I tried to input BGRA8 images and convert it to Mono8 directly with

            'image_format_converter_node_left_rgb': ComposableNode(
                package='isaac_ros_image_proc',
                plugin='nvidia::isaac_ros::image_proc::ImageFormatConverterNode',
                name='image_format_node_left_rgb',
                parameters=[{
                    'encoding_desired': 'mono8',
                    'image_width': interface_specs['camera_resolution']['width'],
                    'image_height': interface_specs['camera_resolution']['height'],
                }],
                remappings=[
                    ('image_raw', '/zed_front/zed_node_0/left/image_rect_color'),
                    ('image', 'left/image_rect'),

But it didn’t work giving error it expect rgb8 encoding.

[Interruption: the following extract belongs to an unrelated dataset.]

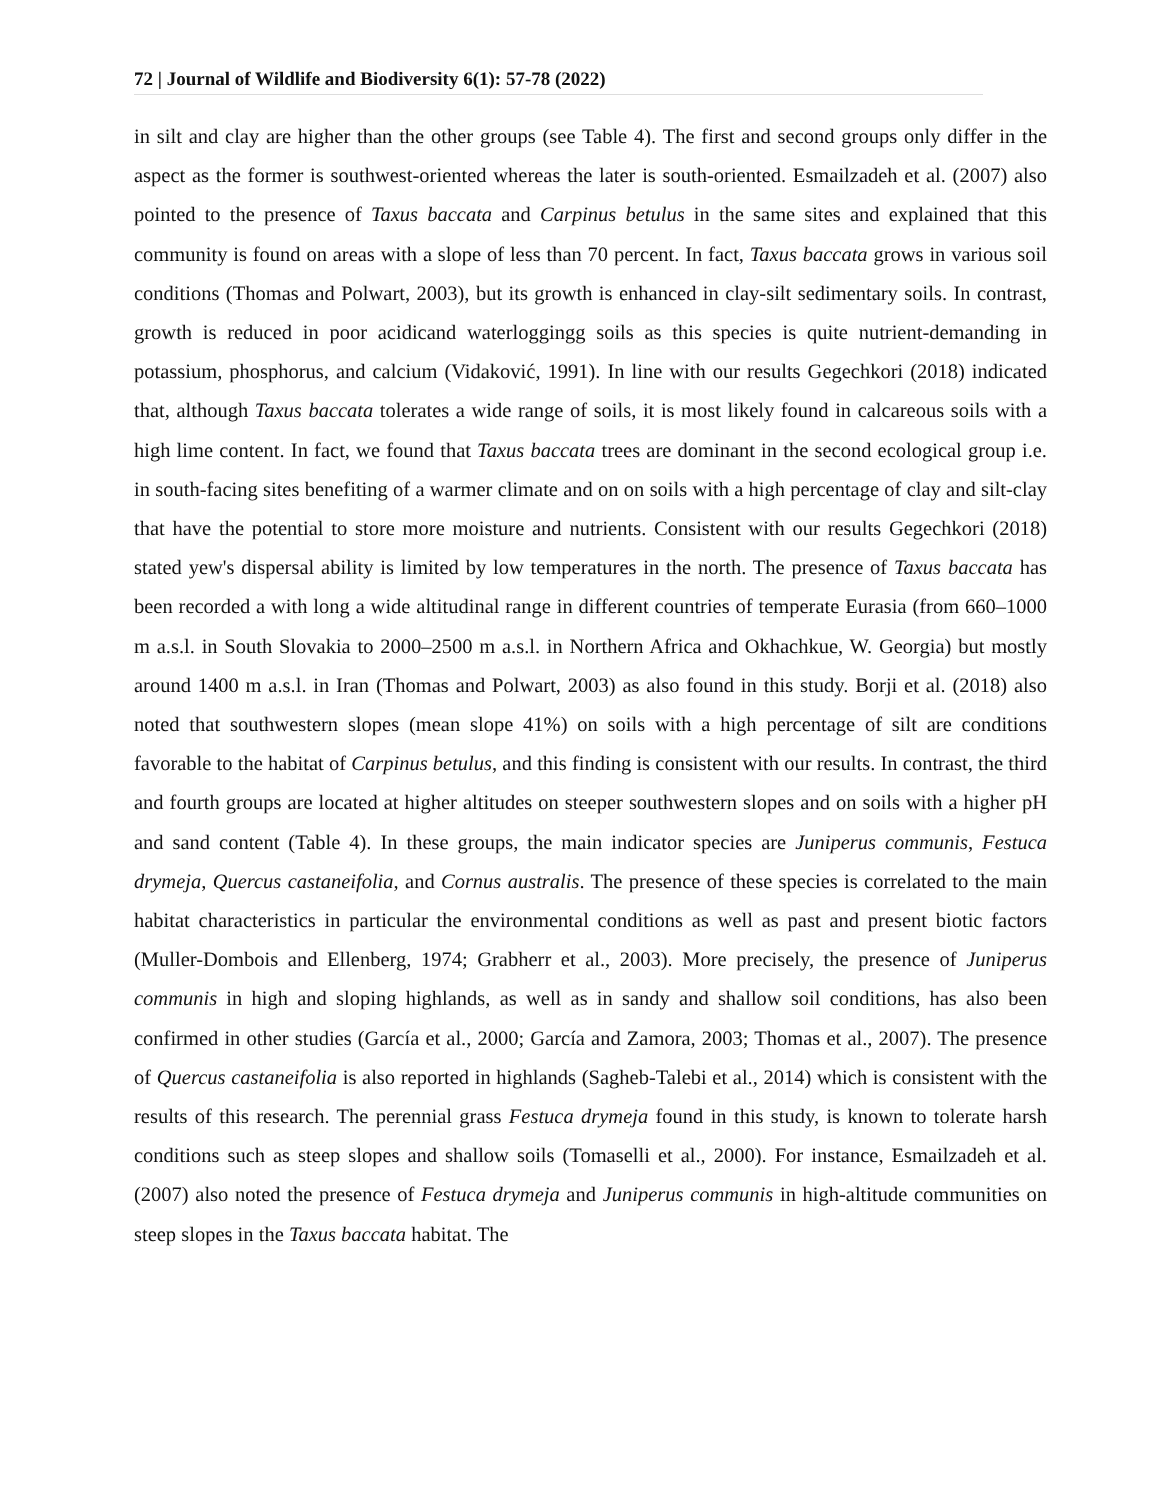72 | Journal of Wildlife and Biodiversity 6(1): 57-78 (2022)
in silt and clay are higher than the other groups (see Table 4). The first and second groups only differ in the aspect as the former is southwest-oriented whereas the later is south-oriented. Esmailzadeh et al. (2007) also pointed to the presence of Taxus baccata and Carpinus betulus in the same sites and explained that this community is found on areas with a slope of less than 70 percent. In fact, Taxus baccata grows in various soil conditions (Thomas and Polwart, 2003), but its growth is enhanced in clay-silt sedimentary soils. In contrast, growth is reduced in poor acidicand waterloggingg soils as this species is quite nutrient-demanding in potassium, phosphorus, and calcium (Vidaković, 1991). In line with our results Gegechkori (2018) indicated that, although Taxus baccata tolerates a wide range of soils, it is most likely found in calcareous soils with a high lime content. In fact, we found that Taxus baccata trees are dominant in the second ecological group i.e. in south-facing sites benefiting of a warmer climate and on on soils with a high percentage of clay and silt-clay that have the potential to store more moisture and nutrients. Consistent with our results Gegechkori (2018) stated yew's dispersal ability is limited by low temperatures in the north. The presence of Taxus baccata has been recorded a with long a wide altitudinal range in different countries of temperate Eurasia (from 660–1000 m a.s.l. in South Slovakia to 2000–2500 m a.s.l. in Northern Africa and Okhachkue, W. Georgia) but mostly around 1400 m a.s.l. in Iran (Thomas and Polwart, 2003) as also found in this study. Borji et al. (2018) also noted that southwestern slopes (mean slope 41%) on soils with a high percentage of silt are conditions favorable to the habitat of Carpinus betulus, and this finding is consistent with our results. In contrast, the third and fourth groups are located at higher altitudes on steeper southwestern slopes and on soils with a higher pH and sand content (Table 4). In these groups, the main indicator species are Juniperus communis, Festuca drymeja, Quercus castaneifolia, and Cornus australis. The presence of these species is correlated to the main habitat characteristics in particular the environmental conditions as well as past and present biotic factors (Muller-Dombois and Ellenberg, 1974; Grabherr et al., 2003). More precisely, the presence of Juniperus communis in high and sloping highlands, as well as in sandy and shallow soil conditions, has also been confirmed in other studies (García et al., 2000; García and Zamora, 2003; Thomas et al., 2007). The presence of Quercus castaneifolia is also reported in highlands (Sagheb-Talebi et al., 2014) which is consistent with the results of this research. The perennial grass Festuca drymeja found in this study, is known to tolerate harsh conditions such as steep slopes and shallow soils (Tomaselli et al., 2000). For instance, Esmailzadeh et al. (2007) also noted the presence of Festuca drymeja and Juniperus communis in high-altitude communities on steep slopes in the Taxus baccata habitat. The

Key Observations from Testing:

  • Example Launch File:
    The conversion from BGRA8 to Mono8 in a single node is faster and has lower latency.
  • Custom Launch File:
    The two-node conversion process increases latency, and I suspect enabling intra-process communication could help reduce it.

Questions for the Community:

  1. How can I enable intra-process communication for my custom launch file in ROS2?
  2. Is it possible to replicate the single-node behavior (BGRA8 to Mono8) from the example launch file in a custom configuration?

I’m hoping to streamline my setup for real-time processing and would greatly appreciate any insights or suggestions on optimizing the image conversion pipeline. Thanks in advance!

Following up on my earlier post about BGRA8 to Mono8 conversion, I discovered the ZED camera can directly output mono8 images. This raises a question:

Would using the ZED camera’s mono8 output reduce latency compared to using the isaac_ros_image_proc::ImageFormatConverterNode?

Key Points:

  • Skipping Conversion Nodes: Using mono8 output directly removes the need for conversion nodes, potentially lowering latency.
  • Isaac ROS Converters: These are GPU-optimized and might still be faster, even with the added node.

Has anyone tried using the ZED camera’s mono8 output in their Isaac ROS pipelines? Any insights on real-time performance trade-offs would be greatly appreciated!

Thanks!